Data extract:
----------------------------------------

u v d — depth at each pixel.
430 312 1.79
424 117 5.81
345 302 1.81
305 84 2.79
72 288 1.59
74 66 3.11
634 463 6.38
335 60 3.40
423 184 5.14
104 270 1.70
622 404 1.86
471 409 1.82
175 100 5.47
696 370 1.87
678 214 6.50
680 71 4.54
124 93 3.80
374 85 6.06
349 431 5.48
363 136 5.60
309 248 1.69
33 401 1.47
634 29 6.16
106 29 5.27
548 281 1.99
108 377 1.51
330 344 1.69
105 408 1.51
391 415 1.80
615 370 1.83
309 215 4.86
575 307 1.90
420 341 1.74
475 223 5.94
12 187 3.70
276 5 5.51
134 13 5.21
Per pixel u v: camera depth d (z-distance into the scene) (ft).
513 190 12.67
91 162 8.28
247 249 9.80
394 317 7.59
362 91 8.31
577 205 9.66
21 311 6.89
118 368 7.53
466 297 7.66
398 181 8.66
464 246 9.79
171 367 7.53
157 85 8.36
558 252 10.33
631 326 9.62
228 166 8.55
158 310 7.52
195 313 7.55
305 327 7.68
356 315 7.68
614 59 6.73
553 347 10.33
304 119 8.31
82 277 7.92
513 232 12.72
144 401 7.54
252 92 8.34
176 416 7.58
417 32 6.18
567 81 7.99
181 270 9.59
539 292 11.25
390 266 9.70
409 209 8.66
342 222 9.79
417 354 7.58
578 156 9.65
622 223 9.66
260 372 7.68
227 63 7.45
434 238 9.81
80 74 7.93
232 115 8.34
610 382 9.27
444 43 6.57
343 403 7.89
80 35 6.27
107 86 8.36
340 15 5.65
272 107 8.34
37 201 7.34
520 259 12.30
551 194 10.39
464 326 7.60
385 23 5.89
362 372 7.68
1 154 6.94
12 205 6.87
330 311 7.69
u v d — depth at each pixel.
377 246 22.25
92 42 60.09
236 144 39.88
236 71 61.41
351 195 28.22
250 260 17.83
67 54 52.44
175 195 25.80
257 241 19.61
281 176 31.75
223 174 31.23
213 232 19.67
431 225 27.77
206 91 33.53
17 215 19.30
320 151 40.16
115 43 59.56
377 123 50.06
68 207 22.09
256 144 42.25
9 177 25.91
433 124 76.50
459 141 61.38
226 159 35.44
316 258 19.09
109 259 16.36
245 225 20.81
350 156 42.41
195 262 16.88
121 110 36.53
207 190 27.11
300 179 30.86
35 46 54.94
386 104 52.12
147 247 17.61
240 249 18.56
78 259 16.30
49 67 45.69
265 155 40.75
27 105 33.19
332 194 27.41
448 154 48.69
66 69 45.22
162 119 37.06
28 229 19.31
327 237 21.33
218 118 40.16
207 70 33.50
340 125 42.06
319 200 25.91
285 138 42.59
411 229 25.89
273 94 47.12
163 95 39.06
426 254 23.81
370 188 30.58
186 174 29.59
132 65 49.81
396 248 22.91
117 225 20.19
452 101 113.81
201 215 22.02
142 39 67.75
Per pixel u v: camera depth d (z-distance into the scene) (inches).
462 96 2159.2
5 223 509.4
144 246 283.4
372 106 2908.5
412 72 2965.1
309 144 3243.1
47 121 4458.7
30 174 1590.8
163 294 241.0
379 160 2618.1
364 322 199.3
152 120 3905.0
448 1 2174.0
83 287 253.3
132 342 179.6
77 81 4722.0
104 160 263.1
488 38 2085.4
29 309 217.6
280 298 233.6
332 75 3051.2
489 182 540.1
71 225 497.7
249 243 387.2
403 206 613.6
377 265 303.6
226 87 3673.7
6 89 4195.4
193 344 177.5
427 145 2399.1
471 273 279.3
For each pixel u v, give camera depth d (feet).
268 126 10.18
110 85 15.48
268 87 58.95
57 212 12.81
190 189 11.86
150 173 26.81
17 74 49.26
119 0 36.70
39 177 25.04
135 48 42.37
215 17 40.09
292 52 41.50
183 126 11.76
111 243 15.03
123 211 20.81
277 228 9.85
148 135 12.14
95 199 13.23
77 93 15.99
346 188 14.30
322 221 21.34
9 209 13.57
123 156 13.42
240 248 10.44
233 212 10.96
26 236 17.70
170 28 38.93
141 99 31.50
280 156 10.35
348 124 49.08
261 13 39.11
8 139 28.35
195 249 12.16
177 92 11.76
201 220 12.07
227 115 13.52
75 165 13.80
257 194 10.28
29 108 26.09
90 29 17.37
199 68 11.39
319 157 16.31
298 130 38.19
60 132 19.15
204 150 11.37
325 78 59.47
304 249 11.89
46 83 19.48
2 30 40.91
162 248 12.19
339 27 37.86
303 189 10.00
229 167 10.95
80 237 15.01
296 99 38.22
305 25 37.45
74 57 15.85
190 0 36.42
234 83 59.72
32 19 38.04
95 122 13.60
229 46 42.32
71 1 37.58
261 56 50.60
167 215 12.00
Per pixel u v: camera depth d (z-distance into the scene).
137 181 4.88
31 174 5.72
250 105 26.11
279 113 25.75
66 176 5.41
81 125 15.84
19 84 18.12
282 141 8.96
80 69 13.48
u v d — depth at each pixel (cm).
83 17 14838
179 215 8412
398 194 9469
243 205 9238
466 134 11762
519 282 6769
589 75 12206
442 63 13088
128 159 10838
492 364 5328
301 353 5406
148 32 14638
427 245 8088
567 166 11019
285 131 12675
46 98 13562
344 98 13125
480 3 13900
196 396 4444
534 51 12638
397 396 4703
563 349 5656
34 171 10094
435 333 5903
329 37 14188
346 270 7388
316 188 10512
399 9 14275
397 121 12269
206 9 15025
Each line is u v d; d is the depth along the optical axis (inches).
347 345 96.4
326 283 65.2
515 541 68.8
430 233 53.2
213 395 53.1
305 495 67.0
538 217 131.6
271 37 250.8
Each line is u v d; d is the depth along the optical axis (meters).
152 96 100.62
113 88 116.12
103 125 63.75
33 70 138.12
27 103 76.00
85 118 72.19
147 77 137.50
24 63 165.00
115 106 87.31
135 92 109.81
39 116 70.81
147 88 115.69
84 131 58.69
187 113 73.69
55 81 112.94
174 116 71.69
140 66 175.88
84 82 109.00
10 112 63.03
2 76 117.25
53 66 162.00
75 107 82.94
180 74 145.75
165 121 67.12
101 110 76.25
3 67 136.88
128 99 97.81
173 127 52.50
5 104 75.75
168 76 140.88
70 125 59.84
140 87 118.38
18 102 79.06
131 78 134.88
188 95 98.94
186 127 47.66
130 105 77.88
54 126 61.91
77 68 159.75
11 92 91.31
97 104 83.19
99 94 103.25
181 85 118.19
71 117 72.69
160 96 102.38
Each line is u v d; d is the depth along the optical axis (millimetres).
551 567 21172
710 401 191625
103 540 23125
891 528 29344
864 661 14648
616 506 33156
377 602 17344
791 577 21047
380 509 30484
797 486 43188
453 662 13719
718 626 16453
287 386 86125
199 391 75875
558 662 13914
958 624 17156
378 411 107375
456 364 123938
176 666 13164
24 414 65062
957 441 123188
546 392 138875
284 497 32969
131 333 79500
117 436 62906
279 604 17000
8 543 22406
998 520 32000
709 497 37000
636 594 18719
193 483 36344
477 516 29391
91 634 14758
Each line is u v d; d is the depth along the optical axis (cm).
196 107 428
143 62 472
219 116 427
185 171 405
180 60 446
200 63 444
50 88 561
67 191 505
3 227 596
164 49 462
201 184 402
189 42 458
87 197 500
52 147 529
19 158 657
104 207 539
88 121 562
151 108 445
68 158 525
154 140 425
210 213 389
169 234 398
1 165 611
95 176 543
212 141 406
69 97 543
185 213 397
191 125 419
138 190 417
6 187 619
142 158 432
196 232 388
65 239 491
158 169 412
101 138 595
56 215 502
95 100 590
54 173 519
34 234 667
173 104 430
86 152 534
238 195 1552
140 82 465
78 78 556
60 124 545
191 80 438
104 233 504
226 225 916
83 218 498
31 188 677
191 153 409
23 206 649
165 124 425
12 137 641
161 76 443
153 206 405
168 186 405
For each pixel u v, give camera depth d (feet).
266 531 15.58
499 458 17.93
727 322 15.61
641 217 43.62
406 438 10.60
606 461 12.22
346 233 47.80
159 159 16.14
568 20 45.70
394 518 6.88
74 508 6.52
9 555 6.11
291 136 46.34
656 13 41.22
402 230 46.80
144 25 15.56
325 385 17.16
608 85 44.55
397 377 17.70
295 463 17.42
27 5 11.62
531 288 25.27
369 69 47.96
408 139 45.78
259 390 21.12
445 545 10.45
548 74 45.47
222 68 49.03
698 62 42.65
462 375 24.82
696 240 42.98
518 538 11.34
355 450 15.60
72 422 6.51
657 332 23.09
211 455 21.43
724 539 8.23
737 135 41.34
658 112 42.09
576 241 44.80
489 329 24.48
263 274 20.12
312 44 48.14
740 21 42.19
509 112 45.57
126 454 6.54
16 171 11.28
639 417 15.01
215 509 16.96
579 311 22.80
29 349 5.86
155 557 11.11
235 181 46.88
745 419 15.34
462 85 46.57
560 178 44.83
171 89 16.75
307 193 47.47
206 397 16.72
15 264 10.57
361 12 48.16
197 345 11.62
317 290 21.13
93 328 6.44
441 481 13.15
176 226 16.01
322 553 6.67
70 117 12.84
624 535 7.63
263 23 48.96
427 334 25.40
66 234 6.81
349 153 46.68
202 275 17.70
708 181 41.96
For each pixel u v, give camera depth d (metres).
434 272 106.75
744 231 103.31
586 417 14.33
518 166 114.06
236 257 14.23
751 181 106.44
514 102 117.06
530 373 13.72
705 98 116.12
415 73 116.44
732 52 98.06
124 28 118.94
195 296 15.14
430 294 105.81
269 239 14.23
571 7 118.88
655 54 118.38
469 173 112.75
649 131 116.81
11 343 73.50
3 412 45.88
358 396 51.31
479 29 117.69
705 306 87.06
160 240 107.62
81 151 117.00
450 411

----------------------------------------

Task objective: What lines in the data include the string "scene"? Copy each one.

Result of this exercise:
Per pixel u v: camera depth d (z-distance into the scene) (ft).
Per pixel u v: camera depth d (z-distance into the scene) (inches).
Per pixel u v: camera depth d (z-distance into the scene).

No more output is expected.